Figure 1 shows the conceptual description of the spray-laden MASL. A Cartesian framework is located at the mean sea level; the x-axis orients along the mean wind direction and the z-axis is upward. The dynamic surface roughness $z_0$ significantly affects flux predictions in weather and climate models. Its parameterization has not been thoroughly uniform in all model configurations. A recent study revealed that the decrease in $z_0$ in the WRF (weather research and forecast) model led to significant improvements in the intensity forecasts of strong hurricanes [25]. In this study, the one-dimensional wave field is assumed to be parallel to the x-axis. Thus, the surface roughness length $z_0$ parameterized by ${\tau }_{\mathrm{w}}$ is applied here [35], i.e.,

$$z_0=\alpha u_{*}^2/\mathrm{g}, \alpha =c/\sqrt{1-x},$$

(27)

where g is the gravity acceleration; $x={\tau }_{\mathrm{w}}/u_{*}^2$ is the ratio parameter; and c = 0.001 is an empirical constant. The computation of ${\tau }_{\mathrm{w}}$ is primarily contributed by several parameters, e.g., wave spectra and growth/decay rates. These parameters have diverse formulations among numerical models and theoretical studies, which makes the determination of ${\tau }_{\mathrm{w}}$ continue to be challenging. Herewith, instead of using the specific formulation of ${\tau }_{\mathrm{w}}$, this study focuses on how the ratio parameter $x$ affects air–sea fluxes in high winds. The sign of $x$ is positive here since only wind waves are taken into consideration.

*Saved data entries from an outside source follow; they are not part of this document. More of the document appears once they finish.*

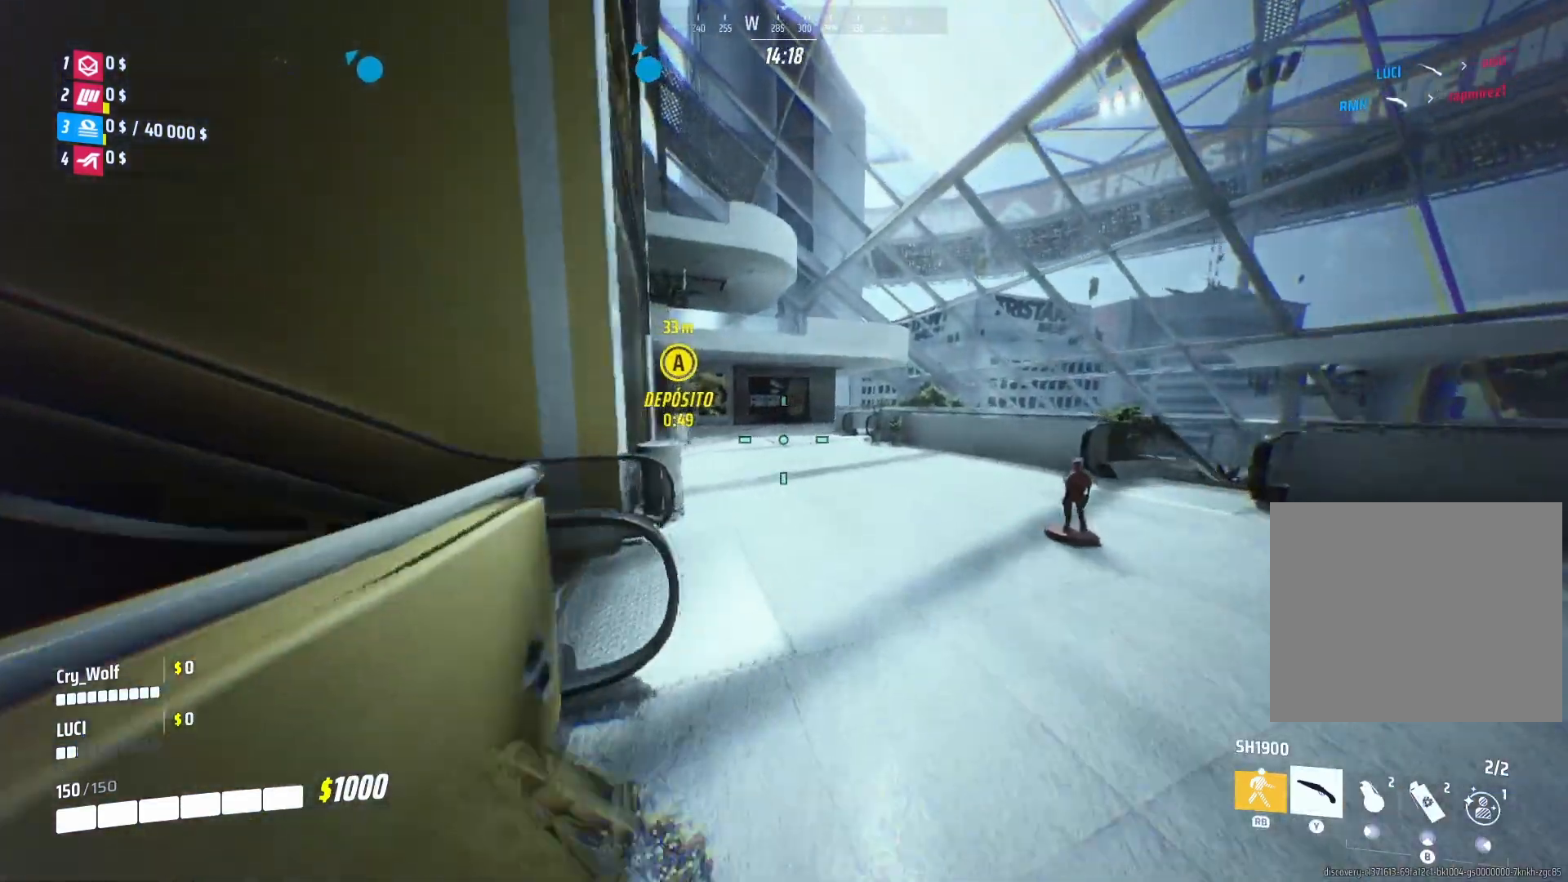
{"buttons": [], "left_stick": "up", "right_stick": "center", "events": [[20, "L3", "up"]]}
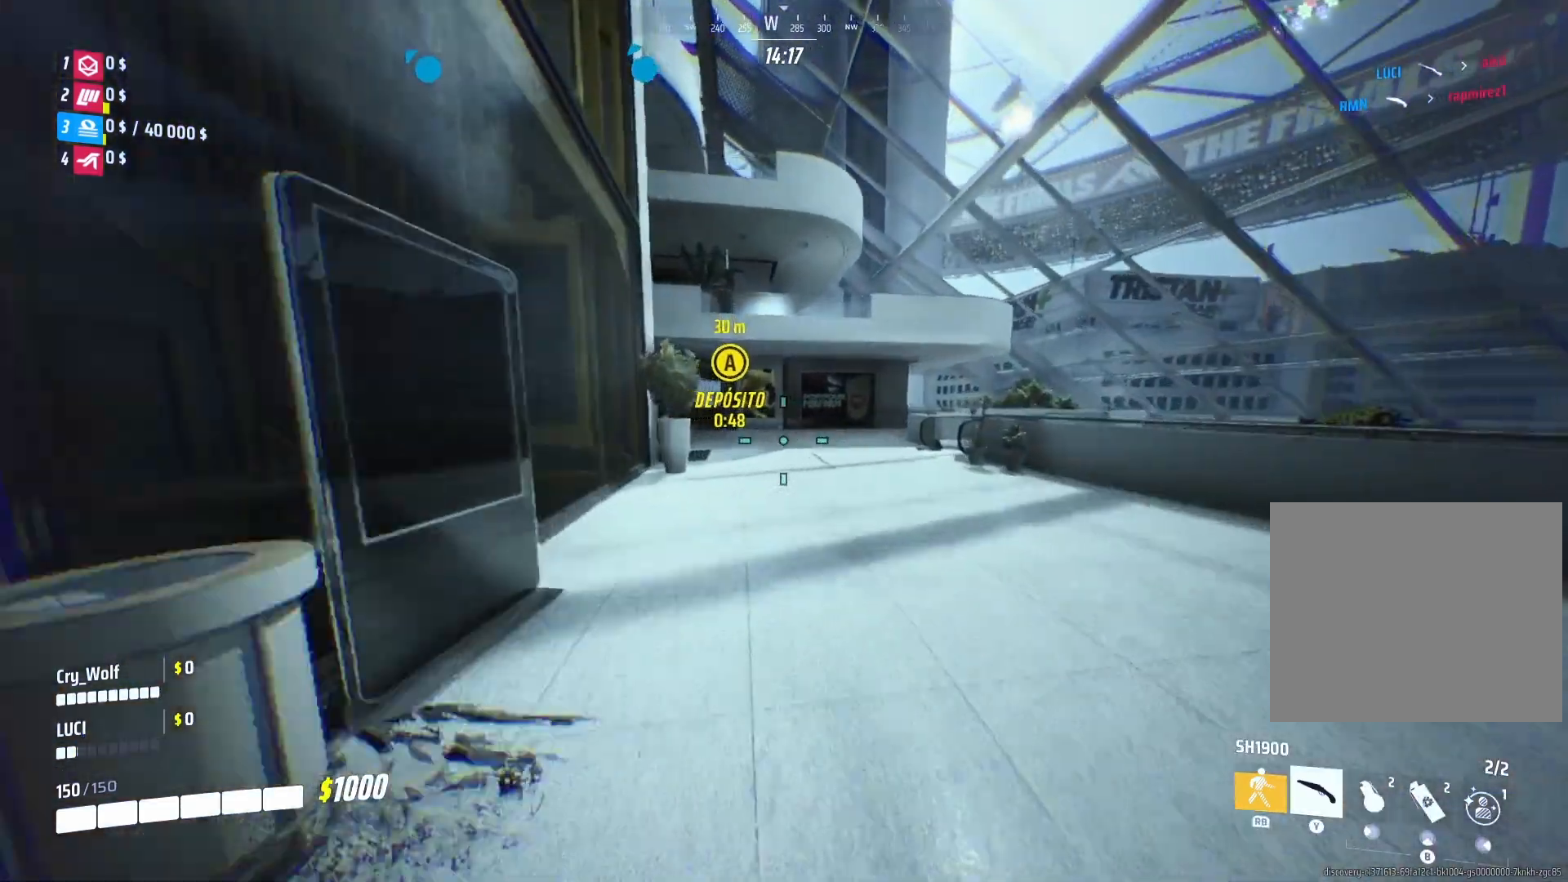
{"buttons": ["R3"], "left_stick": "up", "right_stick": "center", "events": [[160, "R3", "down"]]}
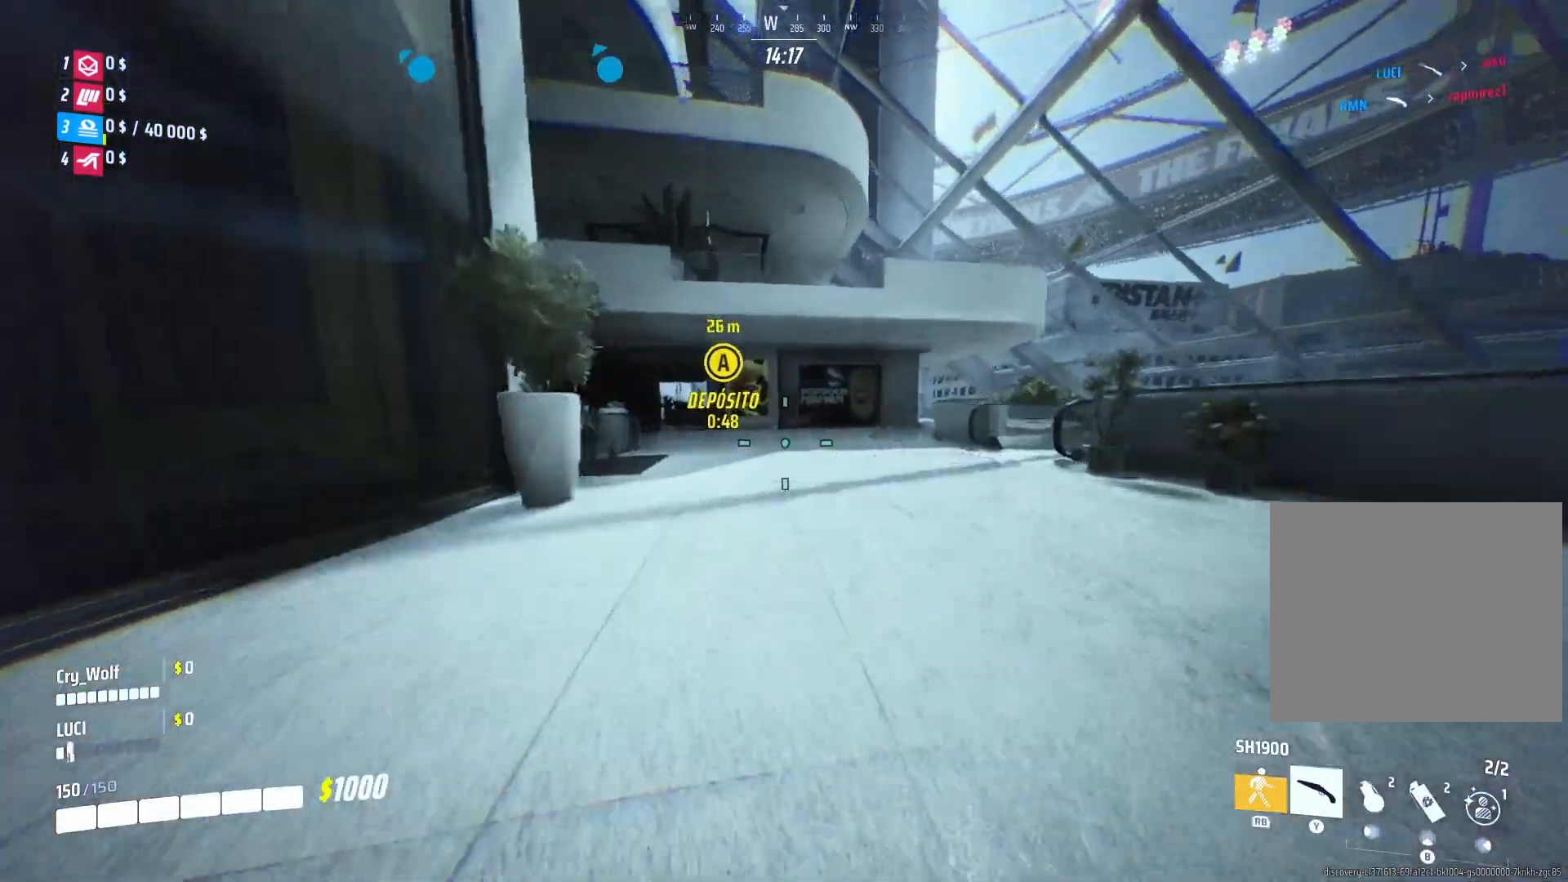
{"buttons": [], "left_stick": "up", "right_stick": "center", "events": [[60, "L1", "down"], [120, "R3", "up"], [120, "right_stick", "left"], [160, "L1", "up"], [240, "right_stick", "center"], [380, "R1", "down"], [500, "R1", "up"]]}
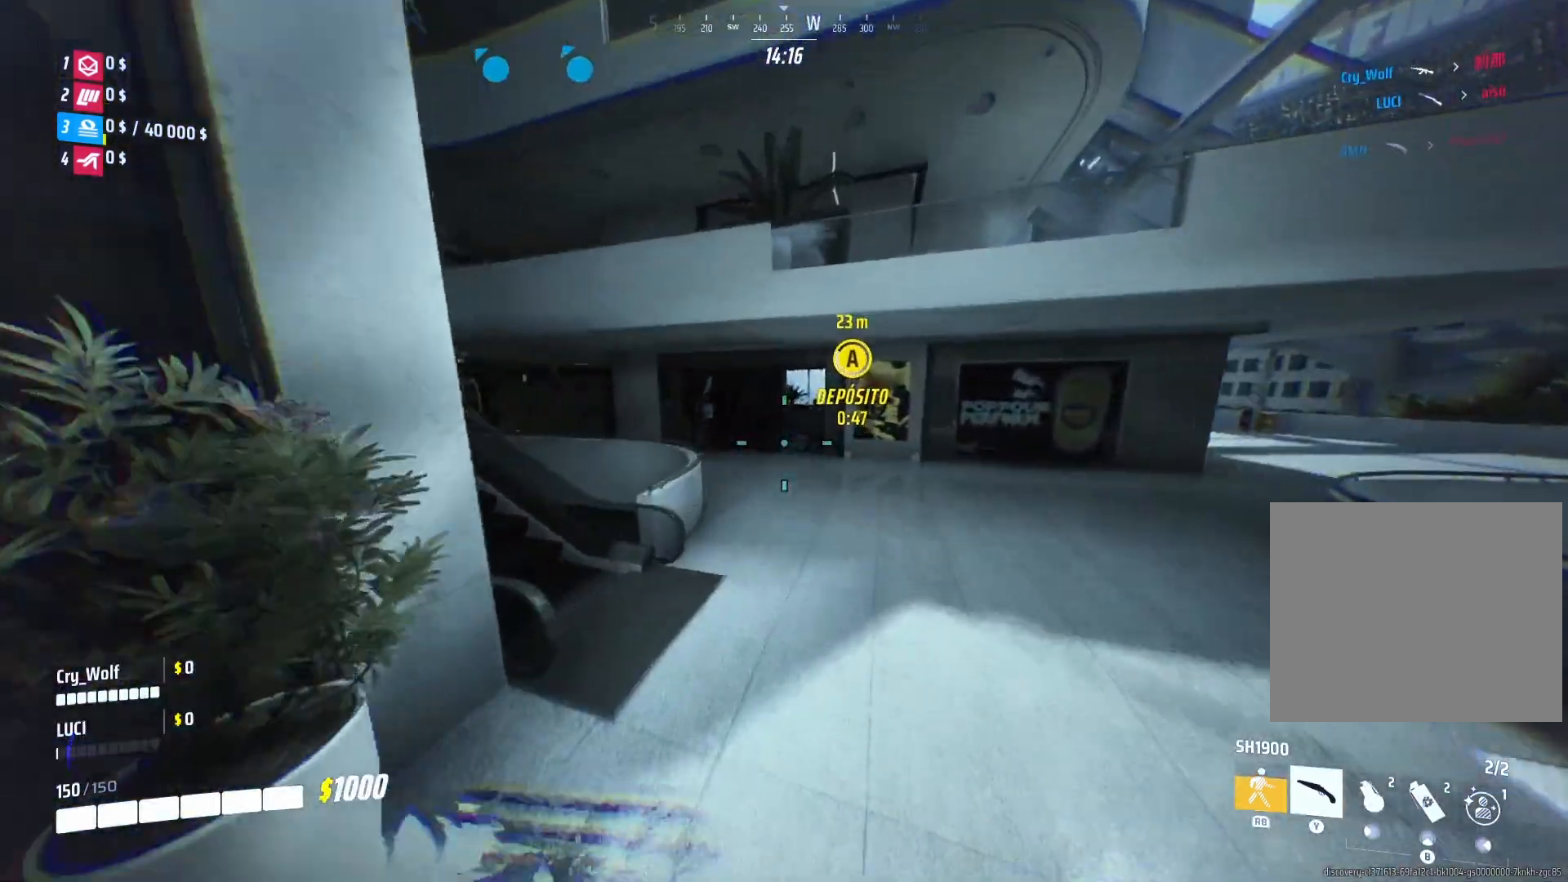
{"buttons": [], "left_stick": "up", "right_stick": "center", "events": []}
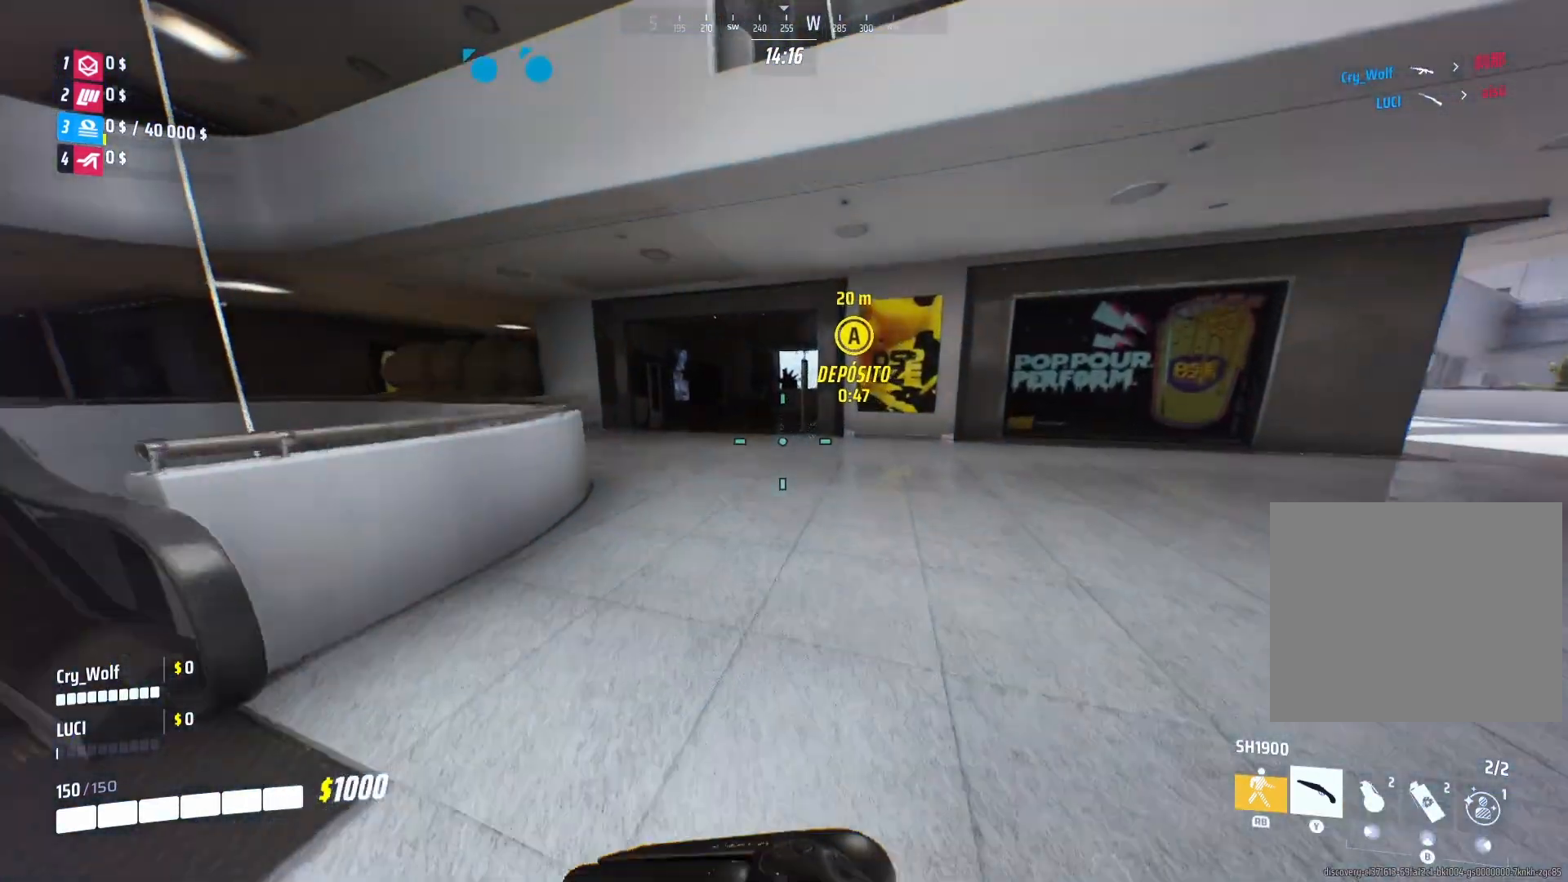
{"buttons": [], "left_stick": "up", "right_stick": "center", "events": []}
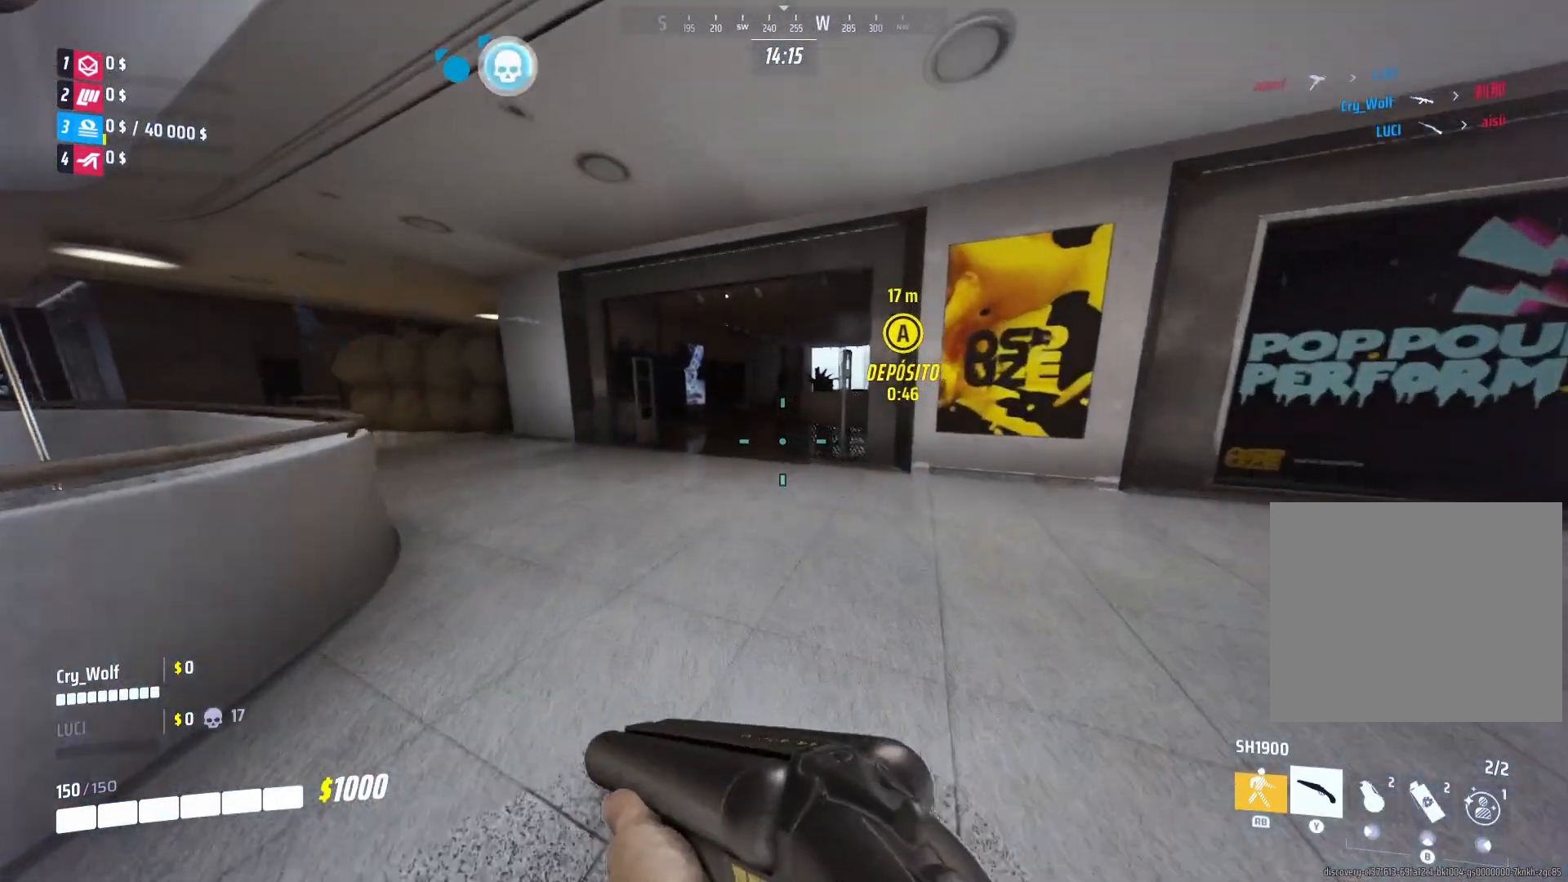
{"buttons": [], "left_stick": "up", "right_stick": "center", "events": []}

2.4.2. Spray-Induced Momentum Flux ${\tau }_{\mathrm{SP}}$

Equation (15) indicates that the evolution of spray-induced momentum flux depends on the spray volume flux $F_{\mathrm{S}}$; generally, it results from the SSGF integrated through the droplet radius, i.e.,

$$F_{\mathrm{S}}\left(z\right)=f\left(z\right){{\displaystyle \int }}_{r_{\mathrm{L}}}^{r_{\mathrm{H}}}\left(\frac{4}{3}\pi r^3\right)\left[\mathrm{d}F\left(r\right)/\mathrm{d}r\right],$$

(28)

where $F\left(r\right)$ is the SSGF and $f\left(z\right)$ is the decay function [29]. The state-of-the-art SSGF in the paper [34] is adopted here since the experiments found that giant droplets (r ~ 1000 μm) were produced at high winds. Here, the lower and upper limits of the spray radius in Equation (28) are $r_{\mathrm{L}}$ = 30 μm and $r_{\mathrm{H}}$ = 1500 μm, respectively. Under different wind speeds and wave states, the comparisons of SSGF in Equation (28), which were computed under different conditions, and others are shown in Figure 2a. Note that the wave state is characterized through the wave age $\mathsf{\Omega }$, which is less than the 1.0 generally used to parameterize wind waves. Figure 2b shows the comparison between computed spray volumes and previous theoretical results. The vertical profiles of spray volume flux $F_{\mathrm{S}}\left(z\right)$ in Equation (28) are shown in Figure 3, revealing that $F_S\left(z\right)$ decays with height more slowly when $U_{10}$ and $\mathsf{\Omega }$ are larger. The two subplots on the top-right corner indicate that the spray fluxes at 10 m are too small to be considered. It is reasonable to regard the top of the MASL to be 10 m above the sea surface.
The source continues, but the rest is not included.